━━ Information shown ━━

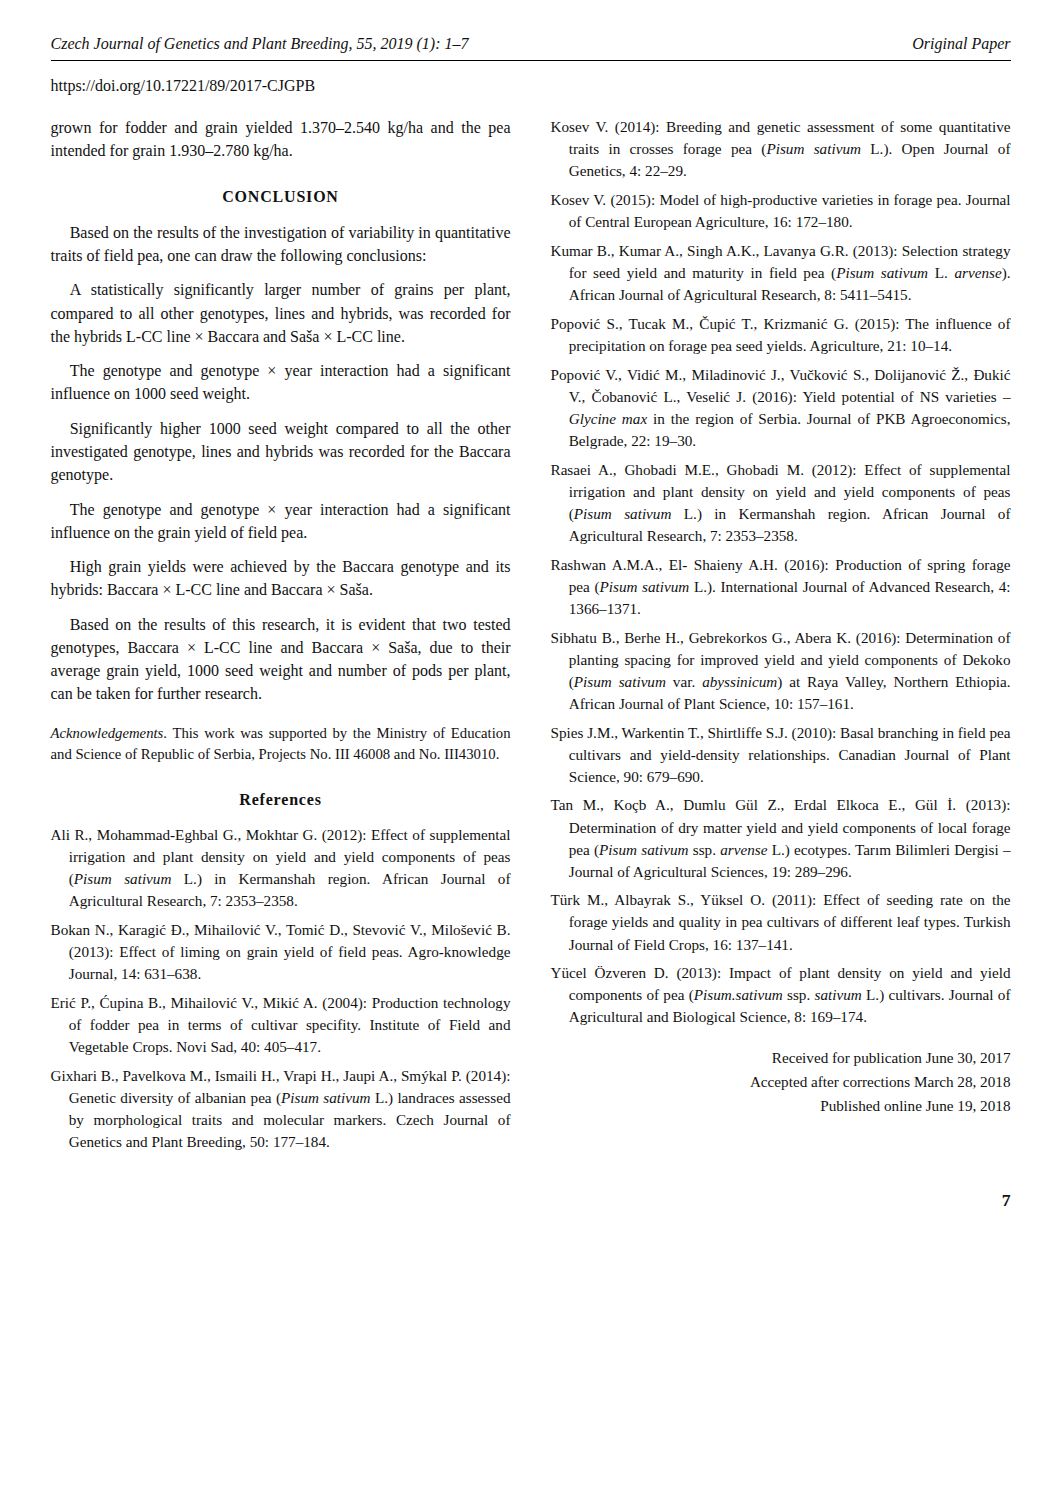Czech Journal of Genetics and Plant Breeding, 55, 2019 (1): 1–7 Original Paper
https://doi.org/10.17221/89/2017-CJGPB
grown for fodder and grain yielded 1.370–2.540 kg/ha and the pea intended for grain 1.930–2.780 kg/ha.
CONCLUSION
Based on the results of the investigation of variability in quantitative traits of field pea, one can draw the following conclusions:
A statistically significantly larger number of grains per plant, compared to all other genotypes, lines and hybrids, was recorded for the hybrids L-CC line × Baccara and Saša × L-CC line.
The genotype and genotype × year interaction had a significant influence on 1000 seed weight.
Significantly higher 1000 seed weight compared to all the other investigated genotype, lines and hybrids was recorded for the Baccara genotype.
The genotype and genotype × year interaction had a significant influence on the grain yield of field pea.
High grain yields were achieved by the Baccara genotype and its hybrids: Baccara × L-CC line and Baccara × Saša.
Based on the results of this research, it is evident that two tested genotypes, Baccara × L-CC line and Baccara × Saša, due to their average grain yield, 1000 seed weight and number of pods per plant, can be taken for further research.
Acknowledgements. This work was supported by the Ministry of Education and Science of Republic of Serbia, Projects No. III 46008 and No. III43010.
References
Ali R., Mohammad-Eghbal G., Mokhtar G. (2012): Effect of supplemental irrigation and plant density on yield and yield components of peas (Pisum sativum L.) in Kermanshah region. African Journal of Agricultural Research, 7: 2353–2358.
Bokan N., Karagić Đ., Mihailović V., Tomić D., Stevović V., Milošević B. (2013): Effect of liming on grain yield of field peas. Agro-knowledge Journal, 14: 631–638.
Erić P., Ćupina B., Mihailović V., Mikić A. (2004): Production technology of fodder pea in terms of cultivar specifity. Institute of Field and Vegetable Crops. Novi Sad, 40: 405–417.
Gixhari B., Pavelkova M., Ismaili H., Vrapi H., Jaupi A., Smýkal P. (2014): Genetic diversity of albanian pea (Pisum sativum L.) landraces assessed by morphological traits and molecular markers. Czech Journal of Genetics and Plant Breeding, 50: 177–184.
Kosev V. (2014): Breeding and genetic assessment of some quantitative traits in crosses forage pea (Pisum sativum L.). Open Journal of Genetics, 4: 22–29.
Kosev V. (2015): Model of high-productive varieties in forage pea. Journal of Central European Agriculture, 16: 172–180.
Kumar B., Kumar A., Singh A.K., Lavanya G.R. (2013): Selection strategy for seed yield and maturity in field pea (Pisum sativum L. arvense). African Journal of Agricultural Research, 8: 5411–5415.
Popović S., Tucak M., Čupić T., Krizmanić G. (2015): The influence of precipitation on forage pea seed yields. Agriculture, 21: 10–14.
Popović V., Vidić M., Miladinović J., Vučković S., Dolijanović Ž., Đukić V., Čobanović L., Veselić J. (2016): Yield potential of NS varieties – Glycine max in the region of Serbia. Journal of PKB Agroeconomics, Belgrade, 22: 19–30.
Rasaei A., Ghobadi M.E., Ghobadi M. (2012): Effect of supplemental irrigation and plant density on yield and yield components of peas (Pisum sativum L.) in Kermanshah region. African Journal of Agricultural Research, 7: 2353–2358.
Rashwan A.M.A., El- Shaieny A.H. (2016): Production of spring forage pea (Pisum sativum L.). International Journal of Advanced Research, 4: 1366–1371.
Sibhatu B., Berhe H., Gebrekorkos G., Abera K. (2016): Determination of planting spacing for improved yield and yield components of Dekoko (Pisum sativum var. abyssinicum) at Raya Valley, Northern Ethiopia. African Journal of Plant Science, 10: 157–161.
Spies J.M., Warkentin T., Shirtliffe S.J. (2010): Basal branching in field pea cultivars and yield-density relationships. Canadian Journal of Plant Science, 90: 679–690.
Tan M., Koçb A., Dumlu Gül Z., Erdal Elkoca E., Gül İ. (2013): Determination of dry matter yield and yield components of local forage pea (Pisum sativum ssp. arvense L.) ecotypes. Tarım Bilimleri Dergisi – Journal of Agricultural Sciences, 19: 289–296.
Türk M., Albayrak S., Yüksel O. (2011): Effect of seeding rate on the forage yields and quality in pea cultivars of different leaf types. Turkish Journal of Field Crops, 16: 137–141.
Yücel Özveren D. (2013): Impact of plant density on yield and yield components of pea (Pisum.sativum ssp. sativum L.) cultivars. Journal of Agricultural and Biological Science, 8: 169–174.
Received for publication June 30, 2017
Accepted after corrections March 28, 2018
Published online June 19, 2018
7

━━━
━━ Information shown ━━

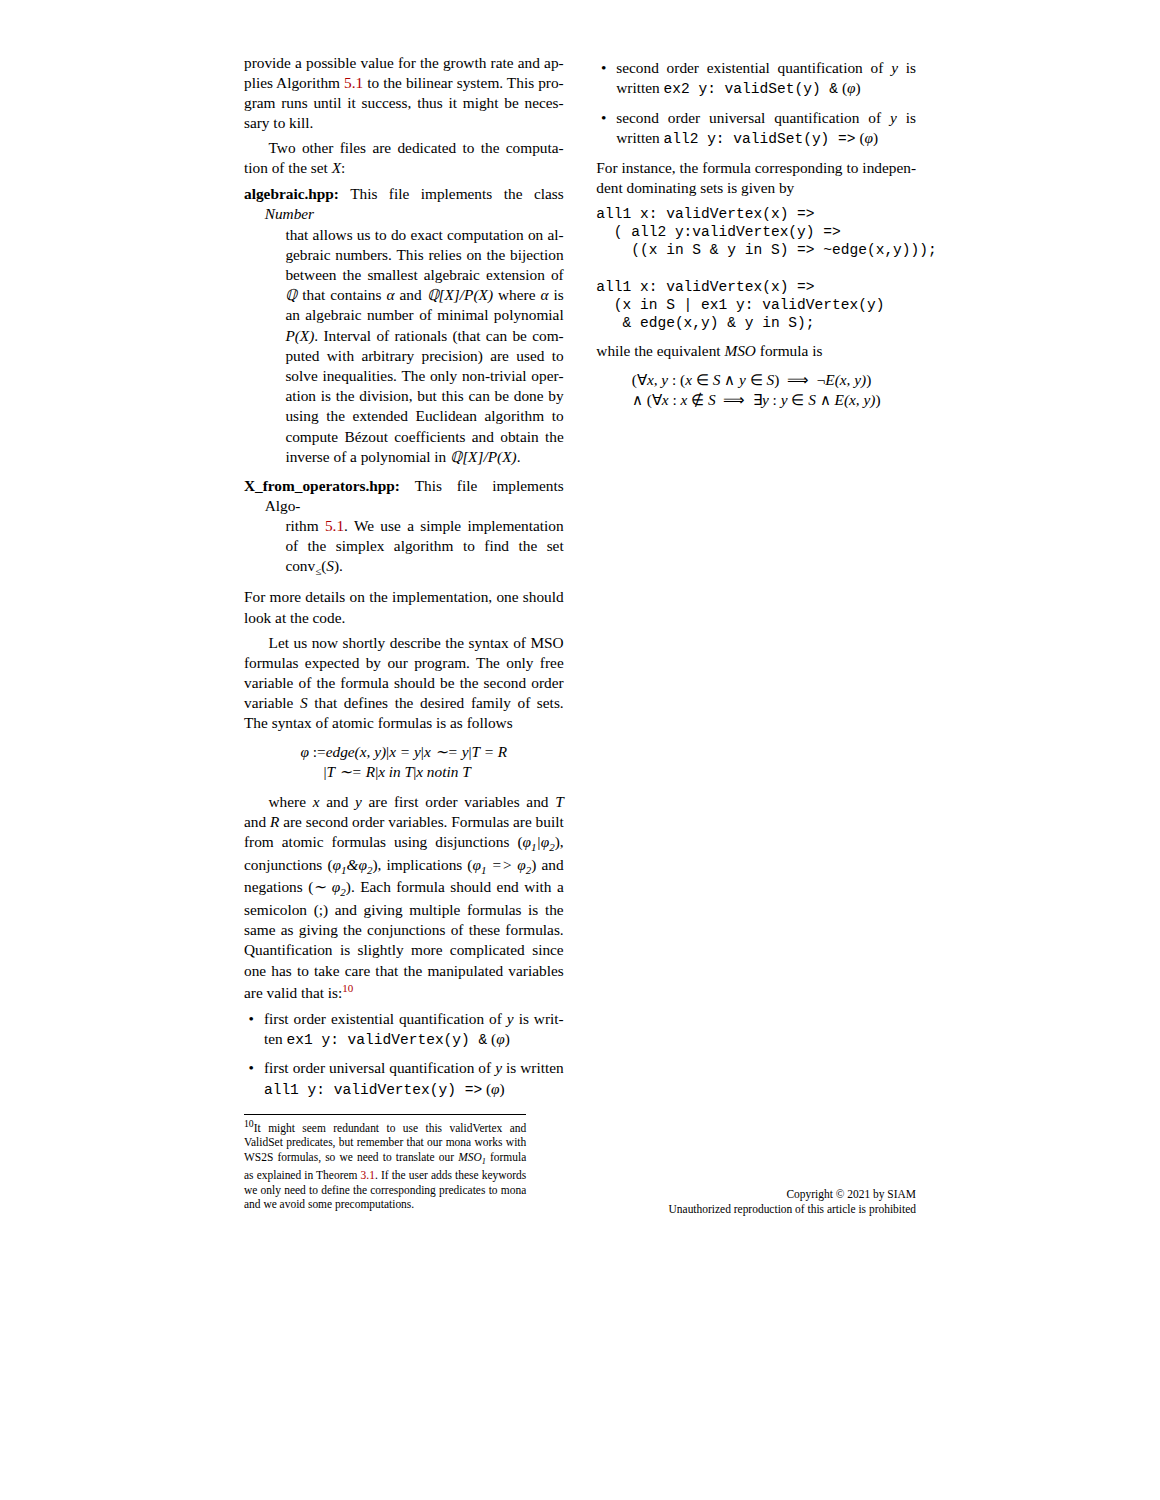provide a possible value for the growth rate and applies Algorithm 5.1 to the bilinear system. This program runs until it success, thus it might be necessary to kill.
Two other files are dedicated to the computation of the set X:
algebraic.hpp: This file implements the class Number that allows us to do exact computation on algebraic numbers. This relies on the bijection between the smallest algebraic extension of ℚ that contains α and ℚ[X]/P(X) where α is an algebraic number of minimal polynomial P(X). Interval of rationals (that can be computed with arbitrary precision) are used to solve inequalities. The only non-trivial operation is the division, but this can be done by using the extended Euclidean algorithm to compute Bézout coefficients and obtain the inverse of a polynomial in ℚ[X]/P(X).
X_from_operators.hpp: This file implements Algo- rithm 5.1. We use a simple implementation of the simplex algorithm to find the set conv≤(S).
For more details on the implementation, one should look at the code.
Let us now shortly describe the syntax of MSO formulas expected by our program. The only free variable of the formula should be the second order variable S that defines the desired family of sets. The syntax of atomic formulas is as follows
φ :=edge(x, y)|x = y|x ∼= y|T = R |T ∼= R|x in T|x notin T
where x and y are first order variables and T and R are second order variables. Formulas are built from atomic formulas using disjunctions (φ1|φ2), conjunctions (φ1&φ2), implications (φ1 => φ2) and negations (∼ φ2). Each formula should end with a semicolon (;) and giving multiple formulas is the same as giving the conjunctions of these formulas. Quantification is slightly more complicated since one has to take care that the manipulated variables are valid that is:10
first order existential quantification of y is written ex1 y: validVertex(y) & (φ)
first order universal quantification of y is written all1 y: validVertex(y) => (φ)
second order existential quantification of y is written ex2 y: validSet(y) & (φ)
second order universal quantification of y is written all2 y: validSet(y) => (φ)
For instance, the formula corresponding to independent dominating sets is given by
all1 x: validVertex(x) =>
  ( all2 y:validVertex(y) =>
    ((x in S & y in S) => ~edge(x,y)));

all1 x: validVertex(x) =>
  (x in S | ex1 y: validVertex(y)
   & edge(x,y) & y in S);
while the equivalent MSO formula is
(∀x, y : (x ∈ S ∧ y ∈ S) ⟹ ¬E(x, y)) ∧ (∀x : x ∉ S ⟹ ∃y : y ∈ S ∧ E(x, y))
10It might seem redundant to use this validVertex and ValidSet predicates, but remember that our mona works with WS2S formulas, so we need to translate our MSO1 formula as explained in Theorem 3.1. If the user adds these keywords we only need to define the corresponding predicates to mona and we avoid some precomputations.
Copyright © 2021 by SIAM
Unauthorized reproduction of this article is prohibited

━━━

Please give back exactly the lines of the listing above that run from the one containing "Based on the results of the" through the one containing "High grain yields", and only those.

Based on the results of the investigation of variability in quantitative traits of field pea, one can draw the following conclusions:
A statistically significantly larger number of grains per plant, compared to all other genotypes, lines and hybrids, was recorded for the hybrids L-CC line × Baccara and Saša × L-CC line.
The genotype and genotype × year interaction had a significant influence on 1000 seed weight.
Significantly higher 1000 seed weight compared to all the other investigated genotype, lines and hybrids was recorded for the Baccara genotype.
The genotype and genotype × year interaction had a significant influence on the grain yield of field pea.
High grain yields were achieved by the Baccara genotype and its hybrids: Baccara × L-CC line and Baccara × Saša.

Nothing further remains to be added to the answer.